*EXERCISE AIM*: Recast the rows below as a Markdown table with the columns Index and Entry. Begin at the line that has "2.28.2 catalogue (DETECT_THRESH", stop after the line that has "[instrumental pixel values]", and leave out blank lines.
[start of DATA IN THIS EXERCISE]
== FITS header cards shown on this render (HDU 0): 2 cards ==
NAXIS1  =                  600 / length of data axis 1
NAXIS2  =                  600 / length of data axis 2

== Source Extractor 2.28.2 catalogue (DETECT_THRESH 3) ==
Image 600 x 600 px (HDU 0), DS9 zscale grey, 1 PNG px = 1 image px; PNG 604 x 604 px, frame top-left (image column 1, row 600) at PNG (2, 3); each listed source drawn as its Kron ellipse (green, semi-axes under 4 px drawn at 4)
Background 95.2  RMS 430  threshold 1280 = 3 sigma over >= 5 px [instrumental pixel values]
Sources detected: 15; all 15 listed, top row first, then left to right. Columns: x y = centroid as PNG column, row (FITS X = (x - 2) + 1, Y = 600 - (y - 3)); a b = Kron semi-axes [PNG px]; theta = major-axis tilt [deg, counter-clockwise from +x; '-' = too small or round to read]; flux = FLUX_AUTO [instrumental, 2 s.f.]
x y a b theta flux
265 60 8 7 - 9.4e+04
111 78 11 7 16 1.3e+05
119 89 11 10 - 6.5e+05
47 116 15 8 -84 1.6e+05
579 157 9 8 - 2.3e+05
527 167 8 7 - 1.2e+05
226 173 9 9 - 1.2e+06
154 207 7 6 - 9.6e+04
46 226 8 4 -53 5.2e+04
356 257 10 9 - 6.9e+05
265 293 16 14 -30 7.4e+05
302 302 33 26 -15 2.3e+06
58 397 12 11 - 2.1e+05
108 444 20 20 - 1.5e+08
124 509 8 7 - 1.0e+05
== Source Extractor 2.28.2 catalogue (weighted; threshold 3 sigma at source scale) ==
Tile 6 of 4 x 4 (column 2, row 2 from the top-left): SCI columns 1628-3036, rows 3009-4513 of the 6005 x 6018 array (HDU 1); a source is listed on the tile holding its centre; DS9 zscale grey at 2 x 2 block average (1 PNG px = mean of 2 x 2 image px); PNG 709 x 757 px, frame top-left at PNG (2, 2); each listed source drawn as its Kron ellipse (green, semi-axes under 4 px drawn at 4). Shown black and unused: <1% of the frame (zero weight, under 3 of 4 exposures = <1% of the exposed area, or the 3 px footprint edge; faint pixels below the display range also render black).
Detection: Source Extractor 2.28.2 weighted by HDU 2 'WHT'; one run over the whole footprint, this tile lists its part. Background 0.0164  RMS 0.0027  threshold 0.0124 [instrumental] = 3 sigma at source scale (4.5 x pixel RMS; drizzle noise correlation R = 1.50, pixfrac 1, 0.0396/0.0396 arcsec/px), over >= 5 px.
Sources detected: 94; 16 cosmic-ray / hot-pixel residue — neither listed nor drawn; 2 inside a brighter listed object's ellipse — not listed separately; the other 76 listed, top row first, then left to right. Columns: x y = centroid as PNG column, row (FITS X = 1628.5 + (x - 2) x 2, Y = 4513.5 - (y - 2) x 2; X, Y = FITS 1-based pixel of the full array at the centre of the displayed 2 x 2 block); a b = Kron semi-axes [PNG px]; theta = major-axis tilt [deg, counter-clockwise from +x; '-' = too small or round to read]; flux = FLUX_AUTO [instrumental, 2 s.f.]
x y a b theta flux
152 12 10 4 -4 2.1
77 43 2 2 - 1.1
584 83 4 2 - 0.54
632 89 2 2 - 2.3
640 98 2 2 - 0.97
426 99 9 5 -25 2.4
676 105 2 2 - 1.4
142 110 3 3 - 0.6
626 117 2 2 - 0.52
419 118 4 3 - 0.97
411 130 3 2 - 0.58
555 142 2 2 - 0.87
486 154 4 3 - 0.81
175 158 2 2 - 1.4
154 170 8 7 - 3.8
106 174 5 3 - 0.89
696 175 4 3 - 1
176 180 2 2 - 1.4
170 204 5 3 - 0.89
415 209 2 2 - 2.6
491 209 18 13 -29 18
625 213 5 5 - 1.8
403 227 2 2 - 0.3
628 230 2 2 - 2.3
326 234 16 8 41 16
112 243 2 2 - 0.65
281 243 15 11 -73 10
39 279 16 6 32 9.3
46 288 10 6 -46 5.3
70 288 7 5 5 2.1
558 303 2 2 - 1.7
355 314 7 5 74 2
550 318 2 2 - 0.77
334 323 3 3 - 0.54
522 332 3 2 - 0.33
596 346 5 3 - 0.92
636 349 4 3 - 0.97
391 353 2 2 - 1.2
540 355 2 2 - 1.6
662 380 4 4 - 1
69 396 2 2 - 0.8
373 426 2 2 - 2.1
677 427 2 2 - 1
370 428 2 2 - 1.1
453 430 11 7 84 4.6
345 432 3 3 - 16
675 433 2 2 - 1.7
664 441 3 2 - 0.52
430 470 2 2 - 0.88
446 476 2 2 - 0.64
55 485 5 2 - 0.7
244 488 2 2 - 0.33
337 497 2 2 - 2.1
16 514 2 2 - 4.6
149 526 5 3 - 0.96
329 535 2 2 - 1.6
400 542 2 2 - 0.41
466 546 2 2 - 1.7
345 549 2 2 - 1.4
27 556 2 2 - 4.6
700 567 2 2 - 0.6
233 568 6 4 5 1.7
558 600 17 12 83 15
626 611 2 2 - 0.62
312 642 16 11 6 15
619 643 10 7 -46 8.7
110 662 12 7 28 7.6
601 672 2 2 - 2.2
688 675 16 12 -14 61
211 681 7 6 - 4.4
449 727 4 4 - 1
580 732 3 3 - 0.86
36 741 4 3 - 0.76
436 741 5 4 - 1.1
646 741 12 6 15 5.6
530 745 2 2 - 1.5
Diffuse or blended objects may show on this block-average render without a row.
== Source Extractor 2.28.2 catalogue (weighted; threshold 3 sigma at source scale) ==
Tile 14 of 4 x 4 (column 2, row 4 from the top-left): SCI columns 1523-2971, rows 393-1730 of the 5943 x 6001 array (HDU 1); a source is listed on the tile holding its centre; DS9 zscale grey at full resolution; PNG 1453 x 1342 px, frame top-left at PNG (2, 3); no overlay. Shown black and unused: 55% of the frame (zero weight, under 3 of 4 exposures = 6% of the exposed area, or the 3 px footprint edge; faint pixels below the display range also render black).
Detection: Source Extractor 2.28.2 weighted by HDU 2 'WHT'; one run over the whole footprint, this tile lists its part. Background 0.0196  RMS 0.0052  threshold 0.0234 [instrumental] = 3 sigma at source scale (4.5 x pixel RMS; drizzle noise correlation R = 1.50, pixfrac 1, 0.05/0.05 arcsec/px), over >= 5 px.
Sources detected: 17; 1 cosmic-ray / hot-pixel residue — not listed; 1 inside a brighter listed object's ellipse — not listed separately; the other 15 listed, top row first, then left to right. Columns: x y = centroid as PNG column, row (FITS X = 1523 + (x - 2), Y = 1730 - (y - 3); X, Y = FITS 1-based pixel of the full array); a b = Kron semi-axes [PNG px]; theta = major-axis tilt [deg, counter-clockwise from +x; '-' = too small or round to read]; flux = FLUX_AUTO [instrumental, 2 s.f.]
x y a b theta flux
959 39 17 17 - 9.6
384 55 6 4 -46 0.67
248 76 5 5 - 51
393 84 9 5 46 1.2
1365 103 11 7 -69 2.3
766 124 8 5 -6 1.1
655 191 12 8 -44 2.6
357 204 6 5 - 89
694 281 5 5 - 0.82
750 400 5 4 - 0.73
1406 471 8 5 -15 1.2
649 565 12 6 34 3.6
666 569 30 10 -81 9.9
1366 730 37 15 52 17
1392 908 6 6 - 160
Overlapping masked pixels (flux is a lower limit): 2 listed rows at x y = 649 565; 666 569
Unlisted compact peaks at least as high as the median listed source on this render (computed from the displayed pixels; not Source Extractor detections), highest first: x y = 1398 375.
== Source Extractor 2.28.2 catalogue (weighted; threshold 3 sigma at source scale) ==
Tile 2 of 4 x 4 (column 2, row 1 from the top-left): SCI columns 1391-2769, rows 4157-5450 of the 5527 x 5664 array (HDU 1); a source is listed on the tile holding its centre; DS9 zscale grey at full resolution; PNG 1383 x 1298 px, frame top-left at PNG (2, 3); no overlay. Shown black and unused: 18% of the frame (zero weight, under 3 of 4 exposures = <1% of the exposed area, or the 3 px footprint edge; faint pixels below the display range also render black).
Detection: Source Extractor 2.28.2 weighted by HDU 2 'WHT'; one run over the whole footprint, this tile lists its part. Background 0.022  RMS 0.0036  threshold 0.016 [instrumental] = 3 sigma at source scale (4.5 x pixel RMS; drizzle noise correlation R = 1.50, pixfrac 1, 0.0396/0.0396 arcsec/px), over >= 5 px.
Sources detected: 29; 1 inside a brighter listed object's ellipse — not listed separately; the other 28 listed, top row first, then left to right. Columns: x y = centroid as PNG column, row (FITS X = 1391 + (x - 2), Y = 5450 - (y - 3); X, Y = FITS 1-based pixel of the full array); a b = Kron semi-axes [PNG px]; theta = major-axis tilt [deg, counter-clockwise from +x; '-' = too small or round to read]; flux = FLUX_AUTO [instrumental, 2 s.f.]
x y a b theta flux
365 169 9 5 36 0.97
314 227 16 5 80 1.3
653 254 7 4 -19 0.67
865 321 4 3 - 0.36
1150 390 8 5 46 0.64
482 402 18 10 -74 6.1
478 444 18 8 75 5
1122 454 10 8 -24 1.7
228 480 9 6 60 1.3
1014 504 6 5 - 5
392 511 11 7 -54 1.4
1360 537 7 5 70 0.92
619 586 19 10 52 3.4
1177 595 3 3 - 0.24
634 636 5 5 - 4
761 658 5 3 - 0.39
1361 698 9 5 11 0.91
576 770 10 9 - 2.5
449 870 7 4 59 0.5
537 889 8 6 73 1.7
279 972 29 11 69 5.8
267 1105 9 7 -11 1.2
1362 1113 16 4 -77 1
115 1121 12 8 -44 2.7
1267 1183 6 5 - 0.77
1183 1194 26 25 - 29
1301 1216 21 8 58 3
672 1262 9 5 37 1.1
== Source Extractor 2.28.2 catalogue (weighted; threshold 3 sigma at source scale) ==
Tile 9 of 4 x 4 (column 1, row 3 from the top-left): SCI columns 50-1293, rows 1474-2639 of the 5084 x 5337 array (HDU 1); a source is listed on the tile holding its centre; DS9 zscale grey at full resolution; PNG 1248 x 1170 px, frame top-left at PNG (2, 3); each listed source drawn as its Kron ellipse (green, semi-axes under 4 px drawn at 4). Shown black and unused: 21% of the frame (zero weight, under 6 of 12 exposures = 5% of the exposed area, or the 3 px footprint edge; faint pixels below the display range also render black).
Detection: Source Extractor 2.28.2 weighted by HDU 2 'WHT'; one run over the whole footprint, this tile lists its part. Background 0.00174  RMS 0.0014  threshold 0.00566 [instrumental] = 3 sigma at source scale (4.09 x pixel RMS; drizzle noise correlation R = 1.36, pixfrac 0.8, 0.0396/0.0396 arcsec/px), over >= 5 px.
[end of DATA IN THIS EXERCISE]
*THE ANSWER*:
| Index | Entry |
|---|---|
| 1 | == Source Extractor 2.28.2 catalogue (DETECT_THRESH 3) == |
| 2 | Image 600 x 600 px (HDU 0), DS9 zscale grey, 1 PNG px = 1 image px; PNG 604 x 604 px, frame top-left (image column 1, row 600) at PNG (2, 3); each listed source drawn as its Kron ellipse (green, semi-axes under 4 px drawn at 4) |
| 3 | Background 95.2  RMS 430  threshold 1280 = 3 sigma over >= 5 px [instrumental pixel values] |